DEINE AUFGABE
Schreib die folgenden Einträge wortgetreu ab, von der Zeile mit „Which slice is the largest?“ an bis zum Ende der Einträge, beide Enden eingeschlossen. Lass die Bilder dabei weg.

VORLIEGENDE DATEN
####

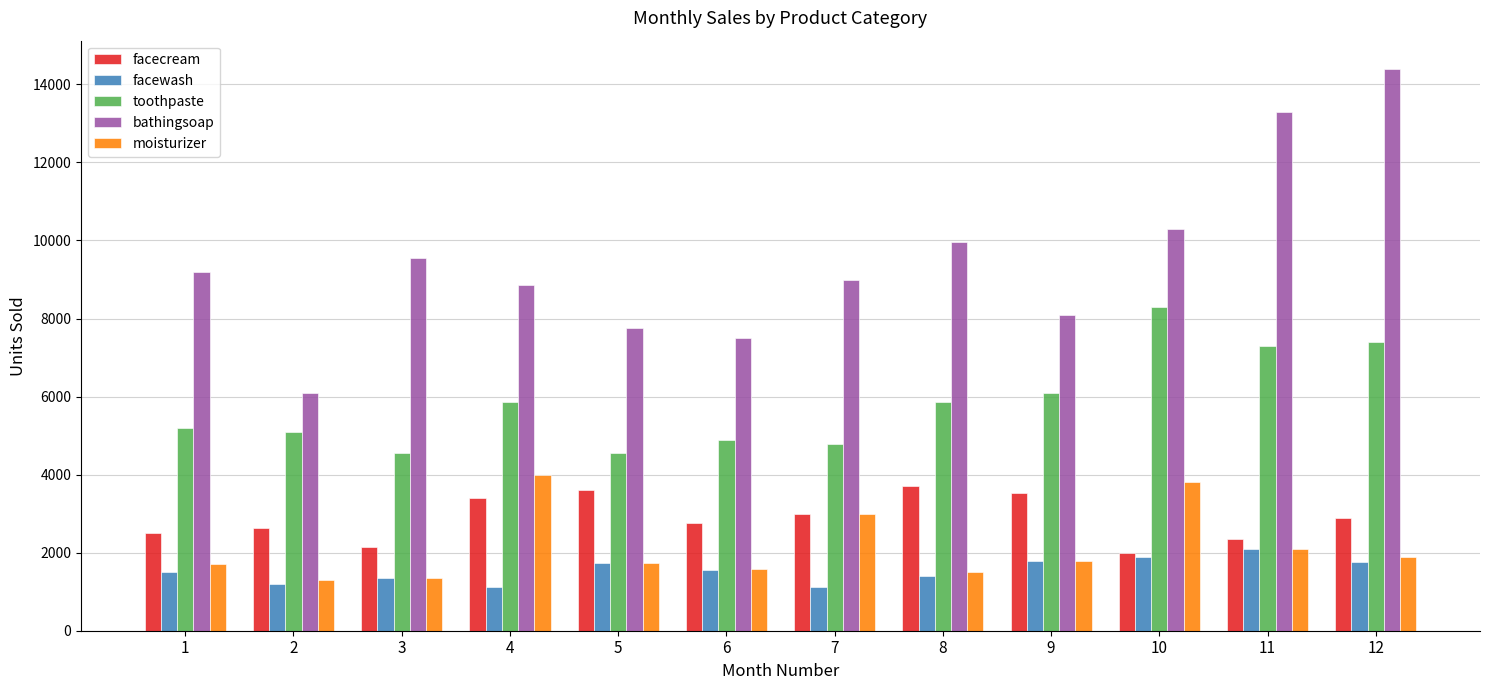

What is the total value across all series at 12?

28360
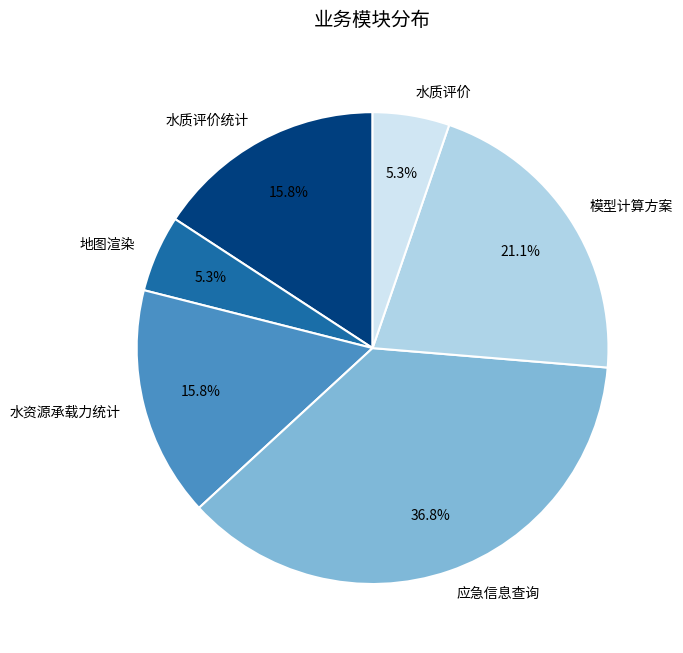

Which slice is the largest?

应急信息查询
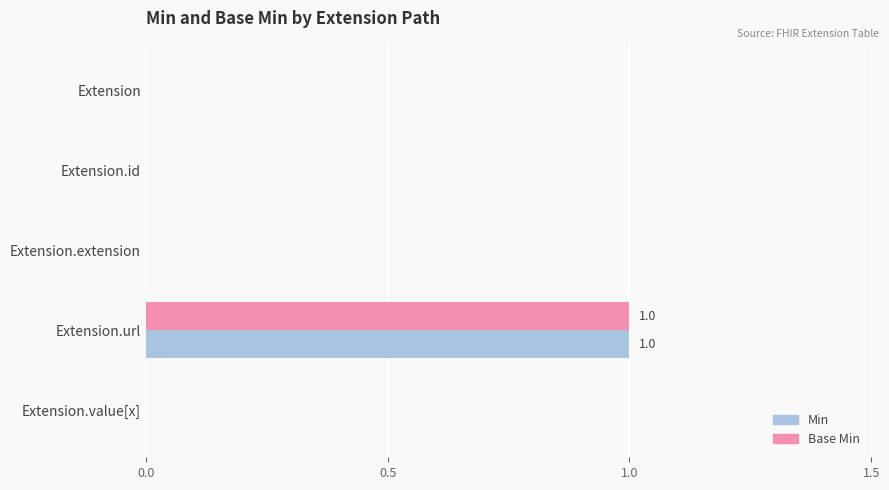

At which category is the sum across all series the highest?

Extension.url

####

LÖSUNG DER AUFGABE
Which slice is the largest?

应急信息查询

At which category is the sum across all series the highest?

Extension.url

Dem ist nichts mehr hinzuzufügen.